So there's an article that a fair number of people have gotten all het up about in The Scientist which criticizes peer reivew. I'll state for the record that I agree with the article in that the review process needs to be much faster, and more people need to be reviewing (the burden is too great for some people). But I'm puzzled by this (italics mine):
Twenty years ago, David Kaplan of the Case Western Reserve University had a manuscript rejected, and with it came what he calls a "ridiculous" comment. "The comment was essentially that I should do an x-ray crystallography of the molecule before my study could be published," he recalls, but the study was not about structure. The x-ray crystallography results, therefore, "had nothing to do with that," he says. To him, the reviewer was making a completely unreasonable request to find an excuse to reject the paper.
Kaplan says these sorts of manuscript criticisms are a major problem with the current peer review system, particularly as it's employed by higher-impact journals. Theoretically, peer review should "help [authors] make their manuscript better," he says, but in reality, the cutthroat attitude that pervades the system results in ludicrous rejections for personal reasons--if the reviewer feels that the paper threatens his or her own research or contradicts his or her beliefs, for example--or simply for convenience, since top journals get too many submissions and it's easier to just reject a paper than spend the time to improve it. Regardless of the motivation, the result is the same, and it's a "problem," Kaplan says, "that can very quickly become censorship."
"It's become adversarial," agrees molecular biologist Keith Yamamoto of the University of California, San Francisco, who co-chaired the National Institutes of Health 2008 working group to revamp peer review at the agency. With the competition for shrinking funds and the ever-pervasive "publish or perish" mindset of science, "peer review has slipped into a situation in which reviewers seem to take the attitude that they are police, and if they find [a flaw in the paper], they can reject it from publication."
In my experience, both being reviewed and as a reviewer, I haven't encountered this attitude (the only times I have, the reviewers signed their names to the review, so anonymous review can't be blamed).
Is it really that bad, because I don't know anyone who is that petty. And neither I nor my colleagues are saints, not by a long shot. I can see someone getting hung up on a method, technique, or analysis, and appearing unreasonable, especially when he uses that approach in his own work: if he didn't feel strongly about it, he probably wouldn't do it. But that's not tanking an article for competitive advantage. That's offering an honest criticism (if perhaps unreasonable and fucking stupid). I also won't even pretend to claim that reviewers are objective; of course, we're not. But that isn't necessarily 'competitive', just human.
It seems to me that this could be either an urban legend or an isolated incident blown out of proportion. Alternatively, this is kinda like watching porn: lots of people have done so, but no one will actually admit it. There are issues with peer review, but I think spiking papers isn't a problem.

* [PROBLEMS AND TASKS]:
(1) In the post on peer review, who co-chaired the National Institutes of Health 2008 working group to revamp peer review at the agency?
(2) Write a continuation of the post on peer review, picking up after its last sentence.

* [RECORD SET]:
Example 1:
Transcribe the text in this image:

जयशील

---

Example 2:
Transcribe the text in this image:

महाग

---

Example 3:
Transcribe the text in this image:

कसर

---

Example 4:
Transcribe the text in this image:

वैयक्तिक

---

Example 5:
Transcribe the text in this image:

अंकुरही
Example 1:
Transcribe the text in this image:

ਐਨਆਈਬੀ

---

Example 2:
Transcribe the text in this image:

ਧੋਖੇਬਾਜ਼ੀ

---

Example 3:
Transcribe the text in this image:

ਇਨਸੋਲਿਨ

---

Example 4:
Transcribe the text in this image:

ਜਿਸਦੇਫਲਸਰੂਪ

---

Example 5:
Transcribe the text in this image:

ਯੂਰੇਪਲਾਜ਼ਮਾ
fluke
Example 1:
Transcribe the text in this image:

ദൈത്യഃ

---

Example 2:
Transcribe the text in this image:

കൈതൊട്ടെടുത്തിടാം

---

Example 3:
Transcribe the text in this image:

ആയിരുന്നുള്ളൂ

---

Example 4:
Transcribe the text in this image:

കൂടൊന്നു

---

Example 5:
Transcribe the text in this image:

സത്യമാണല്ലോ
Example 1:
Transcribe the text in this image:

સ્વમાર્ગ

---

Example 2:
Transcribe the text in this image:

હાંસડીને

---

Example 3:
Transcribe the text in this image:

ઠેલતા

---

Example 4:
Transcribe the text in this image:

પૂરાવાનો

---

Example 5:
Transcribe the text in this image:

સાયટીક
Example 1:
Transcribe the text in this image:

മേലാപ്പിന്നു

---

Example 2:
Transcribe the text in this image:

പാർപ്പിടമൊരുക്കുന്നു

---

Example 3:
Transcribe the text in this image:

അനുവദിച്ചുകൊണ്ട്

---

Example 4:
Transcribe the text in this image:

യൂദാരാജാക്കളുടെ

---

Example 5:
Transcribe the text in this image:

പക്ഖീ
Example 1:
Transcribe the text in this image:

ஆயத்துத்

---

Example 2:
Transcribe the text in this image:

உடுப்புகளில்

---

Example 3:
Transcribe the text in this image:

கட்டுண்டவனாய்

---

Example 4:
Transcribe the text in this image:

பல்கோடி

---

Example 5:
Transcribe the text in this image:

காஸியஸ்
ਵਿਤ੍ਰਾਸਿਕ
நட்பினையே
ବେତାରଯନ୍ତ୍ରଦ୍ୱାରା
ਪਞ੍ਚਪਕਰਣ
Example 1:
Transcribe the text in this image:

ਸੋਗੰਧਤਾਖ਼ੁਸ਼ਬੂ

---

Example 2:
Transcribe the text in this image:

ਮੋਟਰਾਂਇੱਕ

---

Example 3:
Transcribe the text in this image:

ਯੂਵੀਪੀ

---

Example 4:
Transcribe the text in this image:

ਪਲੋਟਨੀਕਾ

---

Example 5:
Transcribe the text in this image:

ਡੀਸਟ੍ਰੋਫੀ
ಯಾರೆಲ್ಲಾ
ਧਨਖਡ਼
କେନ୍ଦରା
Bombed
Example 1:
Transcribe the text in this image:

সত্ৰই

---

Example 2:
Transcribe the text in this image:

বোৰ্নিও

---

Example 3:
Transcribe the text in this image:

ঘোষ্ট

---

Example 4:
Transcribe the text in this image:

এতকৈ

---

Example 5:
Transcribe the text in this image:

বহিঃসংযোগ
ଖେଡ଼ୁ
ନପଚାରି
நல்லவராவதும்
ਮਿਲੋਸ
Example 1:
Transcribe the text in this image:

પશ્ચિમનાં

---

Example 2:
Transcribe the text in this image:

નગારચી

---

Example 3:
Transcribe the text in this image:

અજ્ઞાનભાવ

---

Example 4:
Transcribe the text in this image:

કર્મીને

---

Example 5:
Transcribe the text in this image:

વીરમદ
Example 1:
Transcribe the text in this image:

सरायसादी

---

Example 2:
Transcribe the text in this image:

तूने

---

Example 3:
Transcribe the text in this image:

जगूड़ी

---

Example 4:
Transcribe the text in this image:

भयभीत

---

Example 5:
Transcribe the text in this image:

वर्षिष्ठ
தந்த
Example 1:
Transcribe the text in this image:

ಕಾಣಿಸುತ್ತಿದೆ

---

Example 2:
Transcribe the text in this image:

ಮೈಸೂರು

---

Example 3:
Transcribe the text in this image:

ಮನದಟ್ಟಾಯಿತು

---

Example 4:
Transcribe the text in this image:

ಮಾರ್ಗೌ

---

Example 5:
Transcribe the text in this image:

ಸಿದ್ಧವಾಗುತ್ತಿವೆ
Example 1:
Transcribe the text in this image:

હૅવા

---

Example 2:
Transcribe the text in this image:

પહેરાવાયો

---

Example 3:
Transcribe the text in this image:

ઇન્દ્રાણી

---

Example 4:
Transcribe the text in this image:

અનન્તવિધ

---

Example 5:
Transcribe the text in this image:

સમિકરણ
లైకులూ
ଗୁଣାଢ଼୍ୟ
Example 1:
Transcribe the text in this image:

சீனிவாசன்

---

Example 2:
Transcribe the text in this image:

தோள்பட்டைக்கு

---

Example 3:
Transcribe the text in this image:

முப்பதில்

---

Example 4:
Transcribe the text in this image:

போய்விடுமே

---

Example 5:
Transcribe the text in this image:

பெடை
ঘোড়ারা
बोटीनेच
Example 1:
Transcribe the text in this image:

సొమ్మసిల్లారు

* [EXERCISE ANSWERS]:
(1) Molecular biologist Keith Yamamoto of the University of California, San Francisco.

(2)
- Log in to post comments
I've only had one really terrible review (in terms of the review's quality, not what it said about my work), and I fully attribute that to the paper being in an *extremely* small field (less than 10 working individuals, even if you count grad students). As a result, they made several errors which were beyond stupid if you're familiar with either the field or species - "Why don't you sequence the bacteria's mitochondrial genome?"-level stupid - but were somewhat understandable if the paper had been handed to someone who had never read a paper on, well, animals or organismal biology.
Honestly, though, I like peer review. It gives me a chance to yell at much more senior people for not doing their statistics correctly.
Spiking a paper with a completely unfair referee comment does occasionally happen; I've been a victim once. In that case I laid out my idea, which was based on six or seven references from several different groups, and the referee argued from authority (no references cited) that "everybody knows" the idea is bunk. (I later resubmitted that paper, and it did get published.) But in the circles where I work, it's a rare thing. I have recommended rejection of papers where I could point to a significant error in methodology, or when the data presented do not support the conclusions.
However, very few in my field ever consider submitting to GlamourMags. The potential for abuse, and rewards for the abuser who gets away with it, are much higher there than for the society publications I usually submit to. I have no evidence on either side of the question where GlamourMags are concerned.
There also is a problem with review of proposals, where unlike journal articles the author often does not have an opportunity to rebut the referees. Part of the problem is that your proposal often competes with proposals from precisely the people who would be most knowledgeable about your proposal, so availability of non-conflicted knowledgeable reviewers is not assured. NASA has been known to use mail-in reviewers who have submitted proposals to the same program (although they are careful to keep such people off the panels), and they are certainly aware of the appearance of a conflict of interest because they go to great lengths to insist that it is not a conflict of interest. Another part is that some agencies (NASA in particular) only show you summaries of the reviews, not the actual reviews (by contrast, NSF lets you see the actual reviews, which you can respond to when you submit your next proposal).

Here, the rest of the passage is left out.